**What to produce:**
Exactly as written, print every line of the listing below and omit its pictures.

**Records for the task:**
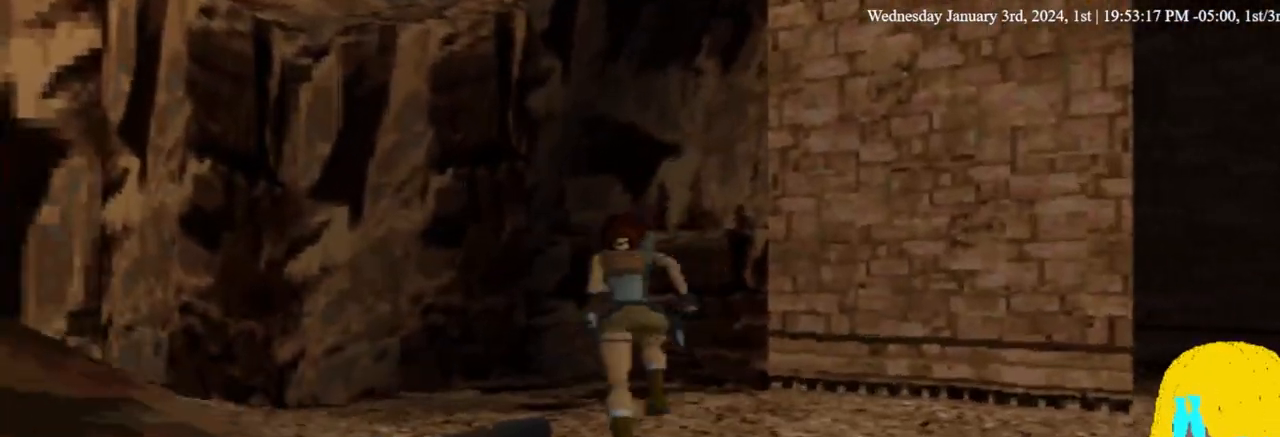
{"dt_ms": 500, "buttons": ["DPAD_LEFT"], "left_stick": "center", "right_stick": "center", "events": [[67, "DPAD_UP", "up"]]}
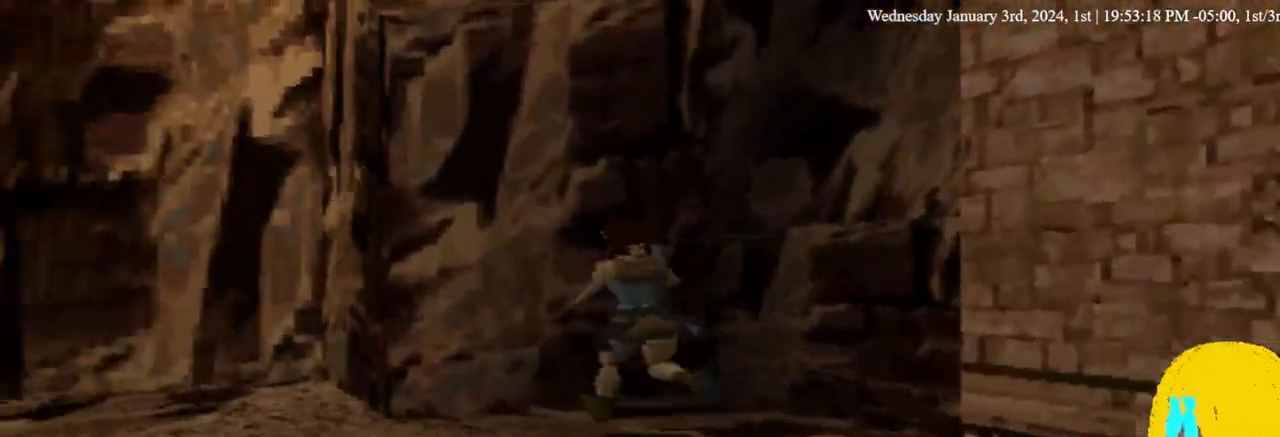
{"dt_ms": 500, "buttons": [], "left_stick": "center", "right_stick": "center", "events": [[433, "DPAD_LEFT", "up"]]}
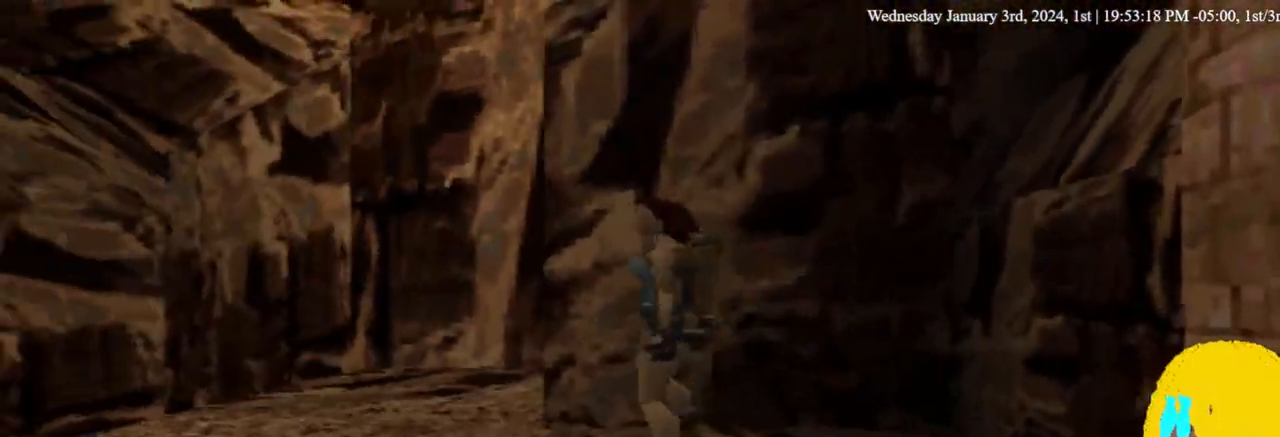
{"dt_ms": 500, "buttons": ["DPAD_UP"], "left_stick": "center", "right_stick": "center", "events": [[367, "DPAD_UP", "down"]]}
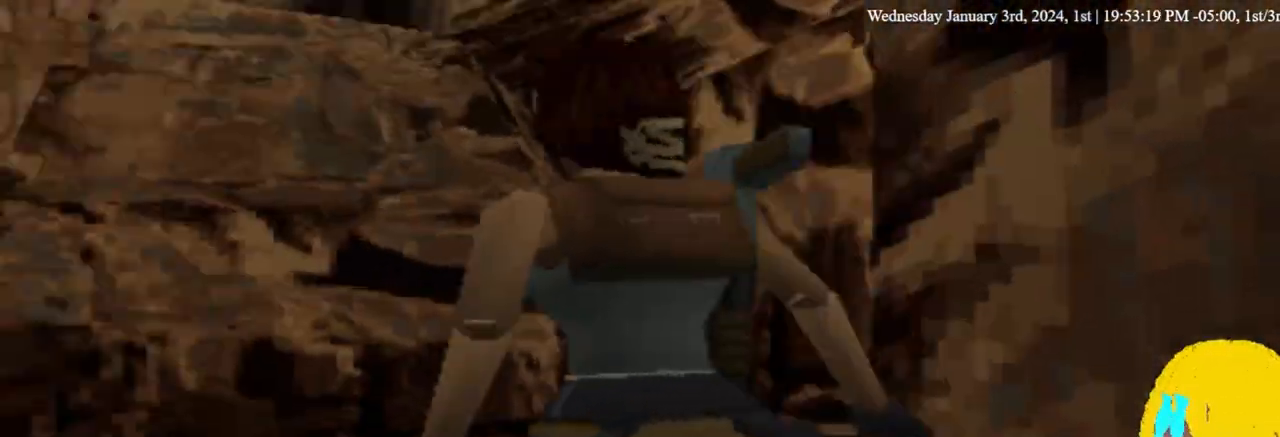
{"dt_ms": 500, "buttons": ["DPAD_UP"], "left_stick": "center", "right_stick": "center", "events": [[267, "DPAD_RIGHT", "down"], [400, "DPAD_RIGHT", "up"]]}
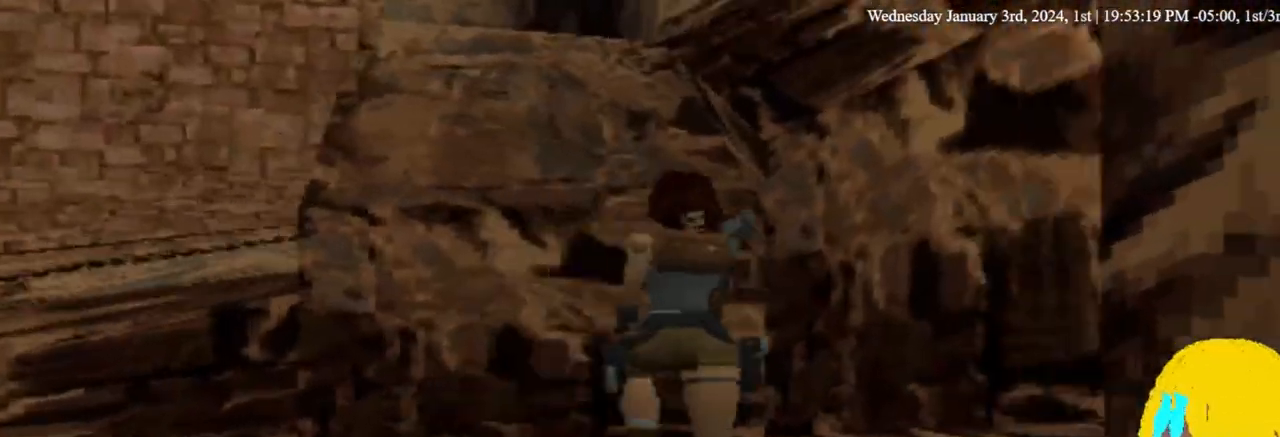
{"dt_ms": 500, "buttons": ["DPAD_UP"], "left_stick": "center", "right_stick": "center", "events": [[167, "DPAD_LEFT", "down"], [267, "DPAD_LEFT", "up"]]}
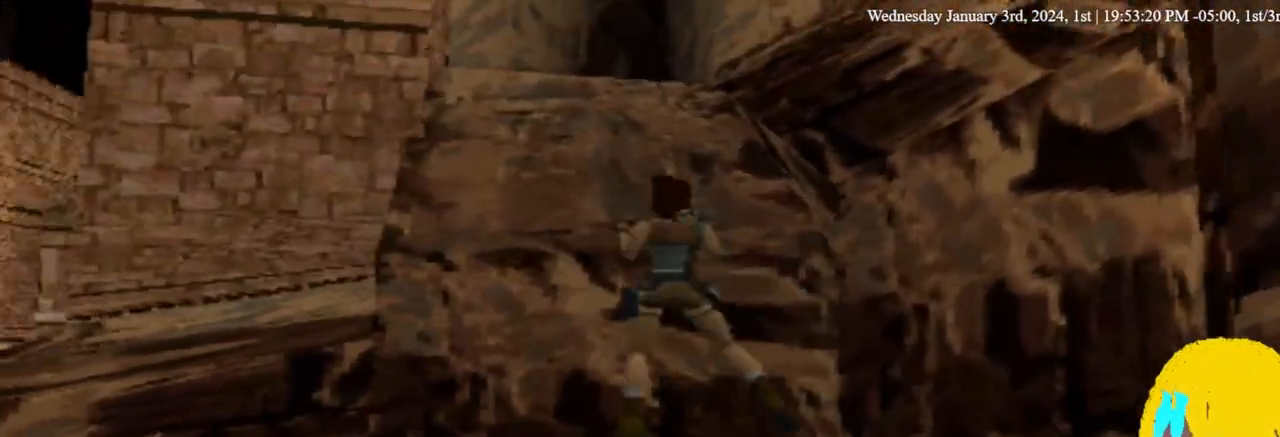
{"dt_ms": 1000, "buttons": ["CROSS", "DPAD_UP"], "left_stick": "center", "right_stick": "center"}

**Answer to this problem:**
{"dt_ms": 500, "buttons": ["DPAD_LEFT"], "left_stick": "center", "right_stick": "center", "events": [[67, "DPAD_UP", "up"]]}
{"dt_ms": 500, "buttons": [], "left_stick": "center", "right_stick": "center", "events": [[433, "DPAD_LEFT", "up"]]}
{"dt_ms": 500, "buttons": ["DPAD_UP"], "left_stick": "center", "right_stick": "center", "events": [[367, "DPAD_UP", "down"]]}
{"dt_ms": 500, "buttons": ["DPAD_UP"], "left_stick": "center", "right_stick": "center", "events": [[267, "DPAD_RIGHT", "down"], [400, "DPAD_RIGHT", "up"]]}
{"dt_ms": 500, "buttons": ["DPAD_UP"], "left_stick": "center", "right_stick": "center", "events": [[167, "DPAD_LEFT", "down"], [267, "DPAD_LEFT", "up"]]}
{"dt_ms": 1000, "buttons": ["CROSS", "DPAD_UP"], "left_stick": "center", "right_stick": "center"}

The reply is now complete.